READING PASSAGE ::
========================================================================
# Pics as requested. 55 gallon 78 fish.



## mcavana (Sep 22, 2013)

I am new to these forums... This tank has been up for about a year. Was asking equipment questions on another thread and people wanted pics of my setup. Here are a few. Not having any luck with decent pictures... will try to add a short video tomorrow. There is so much action in the tank that my camera has trouble focusing.

I just did a full inventory, and counting all of the fish, there are 78 total. Of that 78, there are 5 Great Danios, 2 Mud Minnows (pulled from the local river), 1 plecostomus, 1 South American Red Belly (aka Wally), and 69 african cichlids. Of the Africans, the biggest cichlid at the moment is a Male bumble bee at 6". 15 of them are about 5 inches. 30 of them are 4 inches, 15 are between 3 and 4 inches, 8 of them are less then 3 inches.

The basics..

55 gallon tank. 
aqueon 55/75 Hob filter.
aquaclear 110 Hob filter. (running just the sponge and about 4 times the recommended biomax. 
aqueon 950 gph circulation pump
substrate is cichlid sand and cocina shells from local beach. 
salt as needed.
cichlid salt kept at 100% of recomended
50% water change weekly.


----------



## noki (Jun 13, 2003)
========================================================================
DATA EXTRACT ::
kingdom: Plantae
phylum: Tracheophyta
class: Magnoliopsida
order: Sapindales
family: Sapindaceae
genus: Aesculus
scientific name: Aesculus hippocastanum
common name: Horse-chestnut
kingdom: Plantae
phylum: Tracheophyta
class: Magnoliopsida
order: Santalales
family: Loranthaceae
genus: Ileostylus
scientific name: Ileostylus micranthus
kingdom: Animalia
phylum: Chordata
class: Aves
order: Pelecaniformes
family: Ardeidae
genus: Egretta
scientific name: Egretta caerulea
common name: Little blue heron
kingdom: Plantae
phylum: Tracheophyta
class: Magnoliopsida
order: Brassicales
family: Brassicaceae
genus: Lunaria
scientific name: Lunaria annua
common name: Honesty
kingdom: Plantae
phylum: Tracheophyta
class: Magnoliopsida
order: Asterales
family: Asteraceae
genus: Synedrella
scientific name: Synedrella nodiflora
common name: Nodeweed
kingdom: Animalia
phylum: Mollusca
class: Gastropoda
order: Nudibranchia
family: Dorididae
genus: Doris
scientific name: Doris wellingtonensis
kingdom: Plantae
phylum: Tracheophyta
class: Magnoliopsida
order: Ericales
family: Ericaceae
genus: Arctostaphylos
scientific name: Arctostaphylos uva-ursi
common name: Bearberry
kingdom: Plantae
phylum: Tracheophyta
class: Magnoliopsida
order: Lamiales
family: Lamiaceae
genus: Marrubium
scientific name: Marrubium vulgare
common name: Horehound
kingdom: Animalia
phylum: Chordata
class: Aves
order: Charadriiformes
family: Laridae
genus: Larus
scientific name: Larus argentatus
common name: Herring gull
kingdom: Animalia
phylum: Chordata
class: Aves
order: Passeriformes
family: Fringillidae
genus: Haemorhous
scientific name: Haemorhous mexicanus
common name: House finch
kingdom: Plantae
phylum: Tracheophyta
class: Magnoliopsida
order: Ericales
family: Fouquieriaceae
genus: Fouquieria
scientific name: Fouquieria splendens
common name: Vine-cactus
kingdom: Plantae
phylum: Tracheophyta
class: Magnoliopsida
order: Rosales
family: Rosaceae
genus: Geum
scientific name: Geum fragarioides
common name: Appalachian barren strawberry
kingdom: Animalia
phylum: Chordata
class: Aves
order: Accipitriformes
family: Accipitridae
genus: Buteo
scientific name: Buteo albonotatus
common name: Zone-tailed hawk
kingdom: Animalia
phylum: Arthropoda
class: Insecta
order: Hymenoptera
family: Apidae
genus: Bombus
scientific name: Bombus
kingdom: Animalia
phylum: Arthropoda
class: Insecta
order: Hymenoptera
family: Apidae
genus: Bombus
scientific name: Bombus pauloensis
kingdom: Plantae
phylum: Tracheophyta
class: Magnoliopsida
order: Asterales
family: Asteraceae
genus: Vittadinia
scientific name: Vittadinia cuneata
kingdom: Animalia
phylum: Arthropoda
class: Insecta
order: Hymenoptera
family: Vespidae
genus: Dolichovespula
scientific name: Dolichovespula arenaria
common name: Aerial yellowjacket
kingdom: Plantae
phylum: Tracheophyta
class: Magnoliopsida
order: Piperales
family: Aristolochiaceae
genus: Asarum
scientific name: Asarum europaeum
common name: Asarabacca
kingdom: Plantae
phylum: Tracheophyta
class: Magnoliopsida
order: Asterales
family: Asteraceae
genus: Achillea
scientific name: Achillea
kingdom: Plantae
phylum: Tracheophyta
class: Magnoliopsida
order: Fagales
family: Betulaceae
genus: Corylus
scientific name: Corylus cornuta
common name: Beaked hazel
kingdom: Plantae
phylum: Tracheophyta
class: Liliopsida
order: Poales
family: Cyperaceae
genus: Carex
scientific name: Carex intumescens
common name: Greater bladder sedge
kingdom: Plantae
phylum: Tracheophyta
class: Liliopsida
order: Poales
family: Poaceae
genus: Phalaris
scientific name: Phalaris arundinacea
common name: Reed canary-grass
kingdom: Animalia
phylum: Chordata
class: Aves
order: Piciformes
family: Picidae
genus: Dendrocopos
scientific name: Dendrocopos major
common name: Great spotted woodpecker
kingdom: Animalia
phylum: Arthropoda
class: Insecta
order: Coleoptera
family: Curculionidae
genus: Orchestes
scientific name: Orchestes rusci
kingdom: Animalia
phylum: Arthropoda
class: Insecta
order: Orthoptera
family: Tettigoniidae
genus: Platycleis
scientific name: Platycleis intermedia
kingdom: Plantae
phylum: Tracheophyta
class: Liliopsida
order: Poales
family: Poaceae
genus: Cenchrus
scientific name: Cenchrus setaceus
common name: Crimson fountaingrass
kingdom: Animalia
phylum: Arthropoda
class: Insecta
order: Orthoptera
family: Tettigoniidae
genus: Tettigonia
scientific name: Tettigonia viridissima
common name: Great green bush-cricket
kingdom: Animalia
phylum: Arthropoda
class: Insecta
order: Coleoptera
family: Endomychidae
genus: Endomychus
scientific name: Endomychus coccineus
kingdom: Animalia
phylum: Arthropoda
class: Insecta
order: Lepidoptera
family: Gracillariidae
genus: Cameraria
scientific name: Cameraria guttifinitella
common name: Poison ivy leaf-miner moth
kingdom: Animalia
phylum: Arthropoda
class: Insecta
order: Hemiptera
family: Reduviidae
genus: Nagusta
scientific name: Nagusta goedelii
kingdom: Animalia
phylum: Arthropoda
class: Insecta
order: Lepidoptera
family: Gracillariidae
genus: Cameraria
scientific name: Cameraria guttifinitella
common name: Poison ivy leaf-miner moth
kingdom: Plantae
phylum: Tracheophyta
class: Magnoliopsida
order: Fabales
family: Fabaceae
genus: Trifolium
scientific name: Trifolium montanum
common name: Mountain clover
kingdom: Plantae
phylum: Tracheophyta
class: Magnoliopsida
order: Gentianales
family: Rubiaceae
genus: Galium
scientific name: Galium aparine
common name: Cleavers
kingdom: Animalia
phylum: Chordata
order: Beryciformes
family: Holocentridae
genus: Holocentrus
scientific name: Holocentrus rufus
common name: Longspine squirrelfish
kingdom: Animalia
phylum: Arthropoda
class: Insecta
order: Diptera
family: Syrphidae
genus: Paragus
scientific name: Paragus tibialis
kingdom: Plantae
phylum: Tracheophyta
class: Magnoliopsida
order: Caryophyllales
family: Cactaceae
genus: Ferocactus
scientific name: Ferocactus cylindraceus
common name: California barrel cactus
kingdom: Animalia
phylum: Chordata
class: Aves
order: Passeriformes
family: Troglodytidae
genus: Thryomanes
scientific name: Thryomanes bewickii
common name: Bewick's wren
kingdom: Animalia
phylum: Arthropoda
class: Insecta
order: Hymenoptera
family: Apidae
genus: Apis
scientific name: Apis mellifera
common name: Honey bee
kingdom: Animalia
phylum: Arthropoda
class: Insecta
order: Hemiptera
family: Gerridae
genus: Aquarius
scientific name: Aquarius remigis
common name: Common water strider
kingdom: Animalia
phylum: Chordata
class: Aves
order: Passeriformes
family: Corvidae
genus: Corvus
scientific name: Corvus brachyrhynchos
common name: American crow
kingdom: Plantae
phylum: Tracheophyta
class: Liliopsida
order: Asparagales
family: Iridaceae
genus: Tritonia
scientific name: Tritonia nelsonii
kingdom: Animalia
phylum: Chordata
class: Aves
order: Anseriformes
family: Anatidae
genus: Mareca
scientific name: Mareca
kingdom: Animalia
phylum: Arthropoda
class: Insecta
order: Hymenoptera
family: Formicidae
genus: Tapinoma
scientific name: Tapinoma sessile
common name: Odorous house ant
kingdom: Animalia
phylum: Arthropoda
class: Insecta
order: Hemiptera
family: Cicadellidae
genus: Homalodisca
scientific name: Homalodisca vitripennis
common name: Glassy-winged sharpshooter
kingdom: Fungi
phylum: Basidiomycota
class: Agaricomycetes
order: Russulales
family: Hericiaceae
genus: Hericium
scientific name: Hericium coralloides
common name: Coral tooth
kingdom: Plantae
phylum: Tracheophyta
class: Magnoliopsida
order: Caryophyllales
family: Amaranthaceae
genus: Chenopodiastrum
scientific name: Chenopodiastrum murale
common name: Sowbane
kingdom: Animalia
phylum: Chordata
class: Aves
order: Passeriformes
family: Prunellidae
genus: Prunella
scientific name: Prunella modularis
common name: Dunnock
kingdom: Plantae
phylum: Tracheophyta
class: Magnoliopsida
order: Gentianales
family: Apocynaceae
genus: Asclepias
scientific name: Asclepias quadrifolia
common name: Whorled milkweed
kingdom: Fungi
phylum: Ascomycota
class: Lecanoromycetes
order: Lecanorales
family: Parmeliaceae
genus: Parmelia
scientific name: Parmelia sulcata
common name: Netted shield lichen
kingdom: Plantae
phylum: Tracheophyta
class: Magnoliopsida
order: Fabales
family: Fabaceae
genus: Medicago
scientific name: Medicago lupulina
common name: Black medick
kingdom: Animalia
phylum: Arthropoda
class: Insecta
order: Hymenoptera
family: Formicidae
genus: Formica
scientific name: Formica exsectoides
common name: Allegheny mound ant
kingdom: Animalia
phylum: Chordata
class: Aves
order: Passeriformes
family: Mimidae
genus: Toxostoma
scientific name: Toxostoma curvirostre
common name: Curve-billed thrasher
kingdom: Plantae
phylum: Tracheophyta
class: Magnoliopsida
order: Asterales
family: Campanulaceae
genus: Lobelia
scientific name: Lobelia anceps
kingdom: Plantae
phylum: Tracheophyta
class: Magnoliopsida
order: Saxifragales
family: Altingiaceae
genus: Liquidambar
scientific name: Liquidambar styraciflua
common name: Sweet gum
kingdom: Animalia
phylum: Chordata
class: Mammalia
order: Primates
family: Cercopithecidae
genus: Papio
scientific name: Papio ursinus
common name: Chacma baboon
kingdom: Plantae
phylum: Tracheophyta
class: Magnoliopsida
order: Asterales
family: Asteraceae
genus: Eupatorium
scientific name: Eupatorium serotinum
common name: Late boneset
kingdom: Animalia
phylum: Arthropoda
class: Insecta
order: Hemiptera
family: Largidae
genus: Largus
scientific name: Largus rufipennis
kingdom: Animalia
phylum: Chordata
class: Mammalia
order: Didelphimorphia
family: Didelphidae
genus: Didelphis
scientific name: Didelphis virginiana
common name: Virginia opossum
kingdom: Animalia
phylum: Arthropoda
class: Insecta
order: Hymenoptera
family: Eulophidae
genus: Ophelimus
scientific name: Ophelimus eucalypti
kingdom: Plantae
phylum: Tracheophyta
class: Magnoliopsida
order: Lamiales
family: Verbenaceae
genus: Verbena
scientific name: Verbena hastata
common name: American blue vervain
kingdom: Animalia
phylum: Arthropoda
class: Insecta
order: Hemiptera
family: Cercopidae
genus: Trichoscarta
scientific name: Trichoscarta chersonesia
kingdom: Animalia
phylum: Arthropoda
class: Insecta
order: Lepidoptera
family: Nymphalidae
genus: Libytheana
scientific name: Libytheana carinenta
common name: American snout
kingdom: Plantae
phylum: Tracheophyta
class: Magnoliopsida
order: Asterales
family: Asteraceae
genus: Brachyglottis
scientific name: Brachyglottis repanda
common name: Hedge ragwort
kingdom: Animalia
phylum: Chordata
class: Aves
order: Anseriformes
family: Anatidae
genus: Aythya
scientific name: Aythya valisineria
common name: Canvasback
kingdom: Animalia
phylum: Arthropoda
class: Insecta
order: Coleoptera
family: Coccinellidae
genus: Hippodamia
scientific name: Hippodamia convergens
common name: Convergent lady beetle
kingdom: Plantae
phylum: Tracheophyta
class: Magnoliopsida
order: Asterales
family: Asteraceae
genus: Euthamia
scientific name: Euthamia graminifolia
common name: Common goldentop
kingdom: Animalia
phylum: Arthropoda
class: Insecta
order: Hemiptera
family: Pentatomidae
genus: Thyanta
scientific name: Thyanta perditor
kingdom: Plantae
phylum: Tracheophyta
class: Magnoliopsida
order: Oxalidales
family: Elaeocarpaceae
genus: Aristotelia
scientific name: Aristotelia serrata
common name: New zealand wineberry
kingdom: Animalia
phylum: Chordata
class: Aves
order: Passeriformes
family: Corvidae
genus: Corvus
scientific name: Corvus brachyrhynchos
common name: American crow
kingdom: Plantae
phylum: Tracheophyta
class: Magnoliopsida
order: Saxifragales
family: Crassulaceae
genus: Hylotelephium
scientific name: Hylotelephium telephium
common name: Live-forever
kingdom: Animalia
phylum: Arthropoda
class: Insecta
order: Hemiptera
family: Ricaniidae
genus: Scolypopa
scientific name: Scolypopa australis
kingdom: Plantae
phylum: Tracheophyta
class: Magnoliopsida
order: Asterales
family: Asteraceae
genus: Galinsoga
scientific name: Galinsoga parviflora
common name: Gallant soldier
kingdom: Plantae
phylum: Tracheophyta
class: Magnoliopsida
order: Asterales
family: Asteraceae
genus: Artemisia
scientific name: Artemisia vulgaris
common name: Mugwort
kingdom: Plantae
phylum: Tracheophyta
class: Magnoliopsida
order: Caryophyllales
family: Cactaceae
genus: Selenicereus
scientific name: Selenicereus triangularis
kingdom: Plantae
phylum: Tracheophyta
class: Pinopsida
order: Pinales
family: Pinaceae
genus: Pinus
========================================================================
REQUIREMENTS ::
**a)** Please repeat everything in the aquarium forum thread from "I am new to" down to "then 3 inches.".
**b)** Pick up the aquarium forum thread where it stops and keep writing it.

IN RESPONSE ::
**a)**
I am new to these forums... This tank has been up for about a year. Was asking equipment questions on another thread and people wanted pics of my setup. Here are a few. Not having any luck with decent pictures... will try to add a short video tomorrow. There is so much action in the tank that my camera has trouble focusing.

I just did a full inventory, and counting all of the fish, there are 78 total. Of that 78, there are 5 Great Danios, 2 Mud Minnows (pulled from the local river), 1 plecostomus, 1 South American Red Belly (aka Wally), and 69 african cichlids. Of the Africans, the biggest cichlid at the moment is a Male bumble bee at 6". 15 of them are about 5 inches. 30 of them are 4 inches, 15 are between 3 and 4 inches, 8 of them are less then 3 inches.

**b)**
That is a crowded tank! You must have a good water quality regimen or the fish would die. The crowded tank help keep aggression down. Most would consider this quantity over quality.

While most are Malawi cichlids, you have at least 2 American cichlids (Firemouth, some sort of Geophagus type) and two West African Riverine species (Jewel Fish, Kribensis)


----------



## jaymore1 (Dec 18, 2010)

U have had all these fish in this tank for a yr now?


----------



## mcavana (Sep 22, 2013)

noki said:


> That is a crowded tank! You must have a good water quality regimen or the fish would die. The crowded tank help keep aggression down. Most would consider this quantity over quality.
> 
> While most are Malawi cichlids, you have at least 2 American cichlids (Firemouth, some sort of Geophagus type) and two West African Riverine species (Jewel Fish, Kribensis)


Thanks noki. I understand the point of view of quantity over quality by looking at these pics... I believe you might think differently if you saw the tank in person. I can't believe how hard it is to video the tank!

Yes, the firemouth (red belly is what they are called here) is South American. The other one you mentioned I have yet to identify... The 2 jewels have given me zero issues so far. Everything else in the tank should be Malawi (except the ones previously mentioned... 5 giant danio, 2 mud minnow, and plecostomus.

Probably 80% of the fish have been in the tank for a year... Obviously there are some new additions. The only aggression I get is when adding new fish... the new fish will usually get beaten up a little, but survive probably 90% of the time.... even one inchers.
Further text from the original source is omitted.